Hurricane Harvey strengthened to a category 2 storm, packed winds of 160kph as it moved northwest about 355km off the coast of Corpus Christi, Texas, the National Hurricane Center said in an advisory.
The storm is forecast to make landfall late Friday or early Saturday (local time), packing winds of up to 200kph. The storm could bring a surge in sea levels as high as 123m and dump up to 97cm of rain over parts of Texas. Flood warnings are in effect for northern Mexico and Louisiana.
The threat has triggered evacuations and canceled the first day of school in communities along the south Texas coast, which is home to 5.8 million people from Corpus Christi to Galveston.
"Life-threatening and devastating flooding expected near the coast due to heavy rainfall and storm surge," the hurricane centre said.
Energy companies shut coastal refineries, pulled workers from Gulf of Mexico offshore oil platforms and halted onshore drilling in south Texas on Thursday.
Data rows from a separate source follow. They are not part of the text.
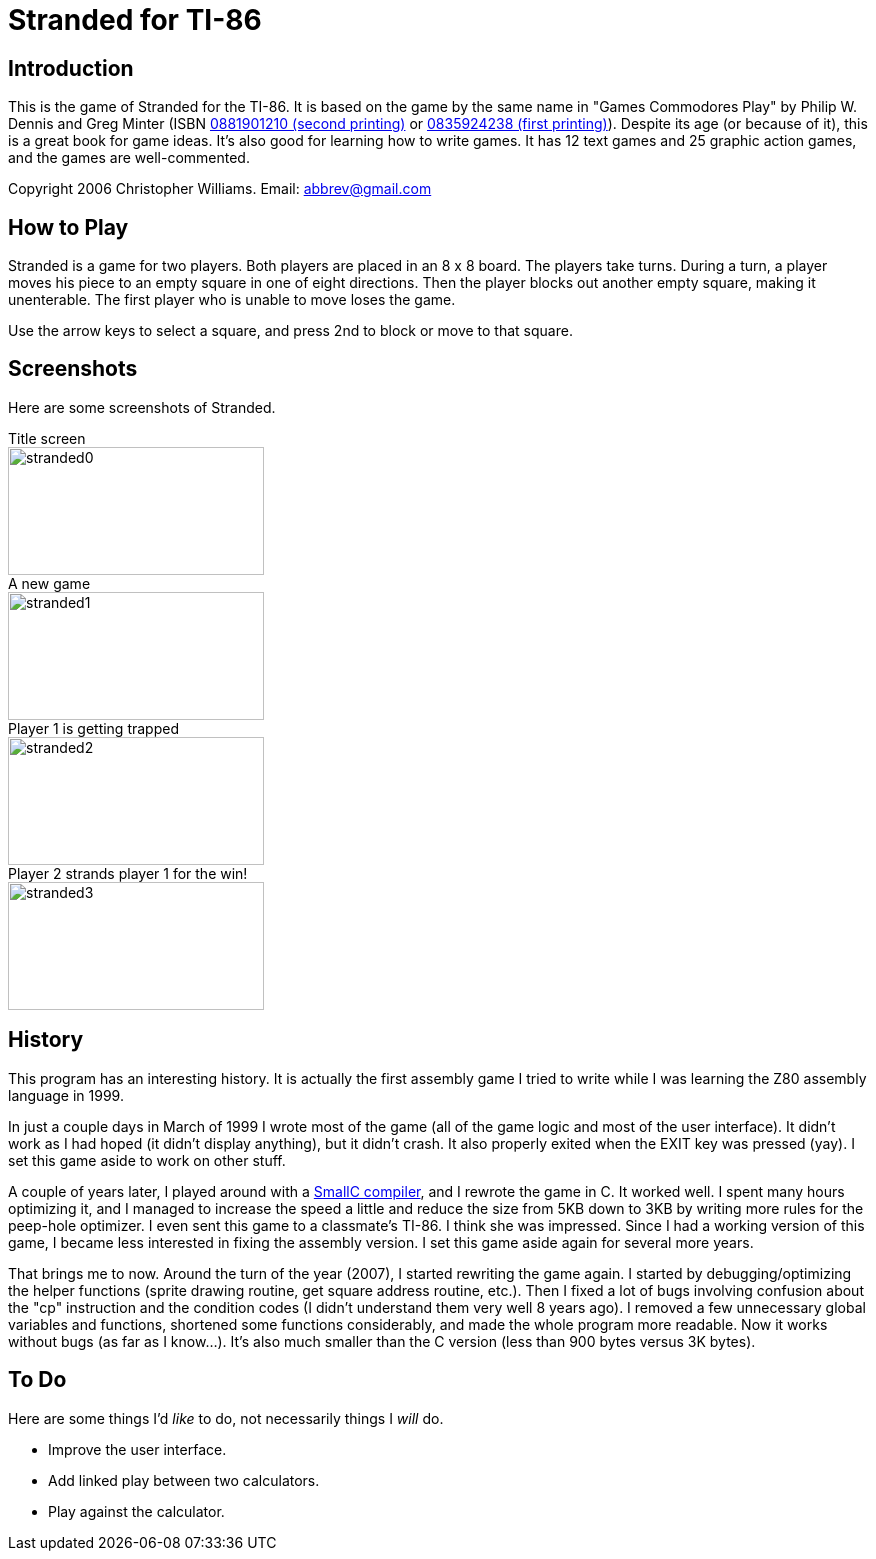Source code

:= Stranded for TI-86
:figure-caption!:

== Introduction

This is the game of Stranded for the TI-86. It is based on the game by the same name in "Games Commodores Play" by Philip W. Dennis and Greg Minter (ISBN http://www.amazon.com/Games-Commodores-Play-P-Dennis/dp/0881901210/sr=11-1/qid=1167882225/ref=sr_11_1/105-2418665-2693248[0881901210 (second printing)] or http://www.amazon.com/Games-Commodores-Play-Mark-Capella/dp/0835924238/sr=1-1/qid=1167882058/ref=sr_1_1/105-2418665-2693248?ie=UTF8&amp;s=books[0835924238 (first printing)]). Despite its age (or because of it), this is a great book for game ideas. It's also good for learning how to write games. It has 12 text games and 25 graphic action games, and the games are well-commented.

Copyright 2006 Christopher Williams. Email: abbrev@gmail.com

== How to Play

Stranded is a game for two players. Both players are placed in an 8 x 8 board. The players take turns. During a turn, a player moves his piece to an empty square in one of eight directions. Then the player blocks out another empty square, making it unenterable. The first player who is unable to move loses the game.

Use the arrow keys to select a square, and press 2nd to block or move to that
square.

== Screenshots

Here are some screenshots of Stranded.

.Title screen
--
image::stranded0.gif[,256,128,role="thumb"]
--

.A new game
--
image::stranded1.gif[,256,128,role="thumb"]
--

.Player 1 is getting trapped
--
image::stranded2.gif[,256,128,role="thumb"]
--

.Player 2 strands player 1 for the win!
--
image::stranded3.gif[,256,128,role="thumb"]
--


== History

This program has an interesting history. It is actually the first assembly game I tried to write while I was learning the Z80 assembly language in 1999.

In just a couple days in March of 1999 I wrote most of the game (all of the game logic and most of the user interface). It didn't work as I had hoped (it didn't display anything), but it didn't crash. It also properly exited when the EXIT key was pressed (yay). I set this game aside to work on other stuff.

A couple of years later, I played around with a http://www.ticalc.org/archives/files/fileinfo/91/9187.html[SmallC compiler], and I rewrote the game in C. It worked well. I spent many hours optimizing it, and I managed to increase the speed a little and reduce the size from 5KB down to 3KB by writing more rules for the peep-hole optimizer. I even sent this game to a classmate's TI-86. I think she was impressed. Since I had a working version of this game, I became less interested in fixing the assembly version. I set this game aside again for several more years.

That brings me to now. Around the turn of the year (2007), I started rewriting the game again. I started by debugging/optimizing the helper functions (sprite drawing routine, get square address routine, etc.). Then I fixed a lot of bugs involving confusion about the "cp" instruction and the condition codes (I didn't understand them very well 8 years ago). I removed a few unnecessary global variables and functions, shortened some functions considerably, and made the whole program more readable. Now it works without bugs (as far as I know...). It's also much smaller than the C version (less than 900 bytes versus 3K bytes).

== To Do

Here are some things I'd _like_ to do, not necessarily things I _will_ do.

* Improve the user interface.
* Add linked play between two calculators.
* Play against the calculator.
Just under 10% of offshore US Gulf of Mexico crude output capacity and nearly 15% of natural gas production was halted by midday, government data showed.
Harvey is forecast to come ashore as a Category 3 hurricane, the US National Hurricane Center said, the third most powerful on the Saffir-Simpson scale, which would make it the first major hurricane to hit the mainland United States since Hurricane Wilma struck Florida in 2005.